Ever since I was little, there has been so many things that my family have done year in, year out that just make it feel extra Christmassy. I’m a very traditional girl. I love doing things that follow on from what my family have been doing for decades so I thought I’d share a few of the traditions I do with my family as we prepare for the big day!
1. Christmas Cake
The first tradition started when I was little and carried on until I got to about college age. My birthday always fell during the October half term so when we lived far away, my grandparents would come to visit us. We’d always get my birthday celebrations out of the way and then crack on with the Christmas cakes. I don’t know why we made Christmas cakes so early – it was something both my grandmothers taught me when I was growing up, that they taste better once everything has soaked in and ‘matured’. But we always used to make them roughly two months before Christmas.
My grandma was, and is, an amazing baker and I loved spending hours in the kitchen with her when I was growing up, making cakes and desserts. It was probably something to do with her letting me lick the spoon and bowl before we washed it up but the baking was still fun.
2. Argos Catalogues
Again, the next two follow on with one another and happened when we were younger – not so much now. But my brothers and I would start roaming through the Argos catalogues in mid-November time in prep for our wish lists to Father Christmas. My brothers’ wish lists consisted of mostly Lego and Action Men whereas mine was dolls and make up sets.
3. Letters to Santa
In the first week of December, my mum would get me and my brothers to sit around the dining table one night after school and whack some paper and pens in front of us to get us to write our letters to Santa.
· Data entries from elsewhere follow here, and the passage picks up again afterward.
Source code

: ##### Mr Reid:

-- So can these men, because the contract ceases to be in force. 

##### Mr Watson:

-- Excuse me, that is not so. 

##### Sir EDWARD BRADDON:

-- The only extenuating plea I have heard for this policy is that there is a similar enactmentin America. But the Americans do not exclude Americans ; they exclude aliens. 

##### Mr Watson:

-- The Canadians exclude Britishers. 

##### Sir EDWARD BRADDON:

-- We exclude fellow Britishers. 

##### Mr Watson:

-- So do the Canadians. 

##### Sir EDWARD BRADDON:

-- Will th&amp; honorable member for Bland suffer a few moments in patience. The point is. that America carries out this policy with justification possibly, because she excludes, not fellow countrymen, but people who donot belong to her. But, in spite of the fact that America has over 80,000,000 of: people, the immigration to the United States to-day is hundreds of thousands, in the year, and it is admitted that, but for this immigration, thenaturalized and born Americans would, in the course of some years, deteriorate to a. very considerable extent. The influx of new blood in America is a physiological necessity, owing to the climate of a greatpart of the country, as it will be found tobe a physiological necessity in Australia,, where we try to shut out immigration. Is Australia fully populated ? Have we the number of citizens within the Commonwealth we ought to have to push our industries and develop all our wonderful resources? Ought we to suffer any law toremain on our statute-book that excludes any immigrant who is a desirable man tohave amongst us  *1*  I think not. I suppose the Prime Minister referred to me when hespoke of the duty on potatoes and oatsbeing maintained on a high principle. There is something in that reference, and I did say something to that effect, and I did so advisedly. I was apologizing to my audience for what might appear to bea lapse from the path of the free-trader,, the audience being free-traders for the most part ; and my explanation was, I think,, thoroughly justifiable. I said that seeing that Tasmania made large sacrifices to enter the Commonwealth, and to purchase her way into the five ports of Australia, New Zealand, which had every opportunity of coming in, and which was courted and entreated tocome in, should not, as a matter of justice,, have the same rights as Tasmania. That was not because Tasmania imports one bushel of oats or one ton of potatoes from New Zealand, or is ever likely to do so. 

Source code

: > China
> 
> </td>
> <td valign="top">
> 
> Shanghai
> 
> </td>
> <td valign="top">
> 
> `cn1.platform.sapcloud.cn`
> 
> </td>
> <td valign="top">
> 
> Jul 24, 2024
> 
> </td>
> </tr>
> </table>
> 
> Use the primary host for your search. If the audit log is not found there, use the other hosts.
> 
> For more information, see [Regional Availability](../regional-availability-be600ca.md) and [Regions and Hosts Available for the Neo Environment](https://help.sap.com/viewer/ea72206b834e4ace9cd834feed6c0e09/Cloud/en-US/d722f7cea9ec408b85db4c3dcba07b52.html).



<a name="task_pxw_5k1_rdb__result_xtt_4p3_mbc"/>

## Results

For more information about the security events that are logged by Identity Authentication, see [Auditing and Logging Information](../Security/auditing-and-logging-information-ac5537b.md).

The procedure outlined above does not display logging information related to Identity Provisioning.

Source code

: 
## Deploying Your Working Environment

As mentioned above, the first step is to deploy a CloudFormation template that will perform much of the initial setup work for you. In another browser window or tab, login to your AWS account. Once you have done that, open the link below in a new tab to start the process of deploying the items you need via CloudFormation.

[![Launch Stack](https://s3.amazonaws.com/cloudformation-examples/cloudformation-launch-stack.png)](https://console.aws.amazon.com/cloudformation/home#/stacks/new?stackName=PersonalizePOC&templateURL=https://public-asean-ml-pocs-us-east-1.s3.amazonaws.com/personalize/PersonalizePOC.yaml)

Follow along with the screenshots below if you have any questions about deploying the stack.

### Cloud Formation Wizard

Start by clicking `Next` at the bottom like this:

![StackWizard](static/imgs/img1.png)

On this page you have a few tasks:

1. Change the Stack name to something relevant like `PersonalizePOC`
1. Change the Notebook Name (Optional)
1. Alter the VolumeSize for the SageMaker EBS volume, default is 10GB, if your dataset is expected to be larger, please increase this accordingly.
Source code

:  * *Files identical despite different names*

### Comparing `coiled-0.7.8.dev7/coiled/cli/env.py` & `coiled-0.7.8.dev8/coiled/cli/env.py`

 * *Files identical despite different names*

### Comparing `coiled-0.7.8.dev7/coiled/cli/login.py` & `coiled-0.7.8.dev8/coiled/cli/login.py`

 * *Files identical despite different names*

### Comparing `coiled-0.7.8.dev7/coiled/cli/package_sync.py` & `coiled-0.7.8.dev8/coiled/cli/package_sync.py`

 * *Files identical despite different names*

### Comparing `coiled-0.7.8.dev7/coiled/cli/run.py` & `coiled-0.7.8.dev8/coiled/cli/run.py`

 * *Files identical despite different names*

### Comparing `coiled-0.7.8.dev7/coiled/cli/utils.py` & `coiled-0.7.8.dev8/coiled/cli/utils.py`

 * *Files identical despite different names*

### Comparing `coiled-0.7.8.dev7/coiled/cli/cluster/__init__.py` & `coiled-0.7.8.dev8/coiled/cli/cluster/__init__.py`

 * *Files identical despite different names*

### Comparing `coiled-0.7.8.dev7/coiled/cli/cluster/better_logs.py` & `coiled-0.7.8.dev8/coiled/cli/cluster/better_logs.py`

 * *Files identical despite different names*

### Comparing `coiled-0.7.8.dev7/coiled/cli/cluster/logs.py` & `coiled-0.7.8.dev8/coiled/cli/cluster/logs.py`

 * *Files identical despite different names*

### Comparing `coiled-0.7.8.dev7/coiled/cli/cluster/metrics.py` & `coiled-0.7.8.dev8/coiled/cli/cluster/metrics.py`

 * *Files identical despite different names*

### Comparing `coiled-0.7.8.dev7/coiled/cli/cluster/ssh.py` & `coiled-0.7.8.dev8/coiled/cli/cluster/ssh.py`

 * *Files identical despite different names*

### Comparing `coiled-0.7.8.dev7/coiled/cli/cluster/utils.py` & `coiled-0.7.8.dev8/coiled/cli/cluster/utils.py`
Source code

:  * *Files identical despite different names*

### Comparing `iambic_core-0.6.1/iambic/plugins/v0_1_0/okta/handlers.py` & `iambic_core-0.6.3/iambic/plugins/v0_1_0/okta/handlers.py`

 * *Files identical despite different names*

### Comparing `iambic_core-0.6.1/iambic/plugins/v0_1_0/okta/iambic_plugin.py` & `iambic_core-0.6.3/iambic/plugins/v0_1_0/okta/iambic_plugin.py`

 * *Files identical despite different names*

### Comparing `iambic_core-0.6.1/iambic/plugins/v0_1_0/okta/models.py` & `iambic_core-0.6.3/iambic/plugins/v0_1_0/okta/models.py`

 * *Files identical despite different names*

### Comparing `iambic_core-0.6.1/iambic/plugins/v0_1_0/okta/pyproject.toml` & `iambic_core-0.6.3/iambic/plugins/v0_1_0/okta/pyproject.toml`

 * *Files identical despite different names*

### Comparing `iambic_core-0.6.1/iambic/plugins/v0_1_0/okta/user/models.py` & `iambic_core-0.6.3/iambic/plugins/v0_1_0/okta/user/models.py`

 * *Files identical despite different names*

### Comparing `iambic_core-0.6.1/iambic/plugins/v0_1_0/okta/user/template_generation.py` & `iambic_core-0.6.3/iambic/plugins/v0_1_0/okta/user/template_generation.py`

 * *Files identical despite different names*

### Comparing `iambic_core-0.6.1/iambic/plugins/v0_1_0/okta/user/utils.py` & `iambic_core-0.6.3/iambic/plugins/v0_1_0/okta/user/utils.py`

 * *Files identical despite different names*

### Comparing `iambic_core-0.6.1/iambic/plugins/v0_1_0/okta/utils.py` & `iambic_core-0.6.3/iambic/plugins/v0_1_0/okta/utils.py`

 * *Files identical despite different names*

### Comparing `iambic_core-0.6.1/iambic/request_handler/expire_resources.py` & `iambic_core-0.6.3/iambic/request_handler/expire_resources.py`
And boy did we go to town. Letters? They were more like novels. We would literally recite all of Toys R Us with some bad punctuation, appalling spelling and incorrect grammar thrown into the mix. Then that night, we’d put them by the fireplace and go to bed. The following morning, we’d rush down to the lounge to find the letters gone and some Christmas tree confetti in its place. My mum and dad would be there like “THE ELVES MUST HAVE COME AND GOT THEM IN THE MIDDLE OF THE NIGHT!!” and we’d all go to school bragging that Santa’s elves came to our house that night.
That tradition used to go on for years until we moved house when I was about ten. We moved quite a lot when I was younger so it wasn’t unusual for us to reuse boxes from previous relocations. I was unpacking boxes in my new bedroom and saw one box had ‘Siobhan’s room’ on one side. I thought I was okay opening it as it hadn’t been crossed out – little did I know that on the other side it said ‘Loft’. I really wish I followed in my brothers’ footsteps and left their unpacking until everything else had been sorted because I opened this box up and inside was all our letters to Santa over the years and a bag of the ‘elf’ confetti. To say I was mortified would be an understatement. I don’t think I spoke to my parents for the rest of the month.
4. Christmas Tree Putting Up
The first Sunday of every December, my family and I used to get all wrapped up, drive out into the countryside with the other hundreds of thousand families to the local Christmas tree farm to pick out our chosen tree. Then we’d bring it home, having to sit in the footwell of the car or have a tree trunk jabbing into our shoulder as we’re pushed up against the window, and decorate it whilst watching ‘Elf’ which would be usually showing on Channel Five. It was magical.
5. Tracking Santa
I still do this tradition – even to this day. NORAD is the most amazing website to have ever been created. It becomes active for one day a year – Christmas Eve. And it lets you physically track Santa. You can guarantee that I will be the one who is sat there with a glass of Prosecco in one hand and some camembert in the other, randomly calling out the names of cities around the world that nobody has ever heard of because apparently Santa is there. Then as the day goes on, I’ll get more giddy (the Prosecco possibly plays a minor part in that too but it’s mainly because Santa and his reindeers are getting closer).
If you haven’t used NORAD, please do this Christmas Eve as you will not be disappointed!
6. Santa Treats
I’m not even ashamed to admit that I still do this now. Every Christmas Eve (if I remember because these years I’m a little too intoxicated with a lethal concoction of Smoked Salmon, Bailey’s and Tia Maria), I’d set out a plate by the fireplace of cookies or mince pies for Santa, a carrot for Rudolph (little unfair if you ask me as there’s nine reindeers but apparently putting out nine carrots was a ‘waste’ and my parents used to fob me off with the ‘reindeers can share’ excuse) and a glass of milk. Then we’d always come down on Christmas morning to no mince pie, a carrot with a bite out of it and an empty milky glass. It still makes me super happy the effort my parents used to go through just to make us ‘believe’. I mean, I still believe today but yeah, less magical when you wake up in the morning to an untouched plate of goodies.
I have tonnes of other traditions that we do as a family but these are my favourite – the ones which are more magical to me than any others. What traditions do you and your families have?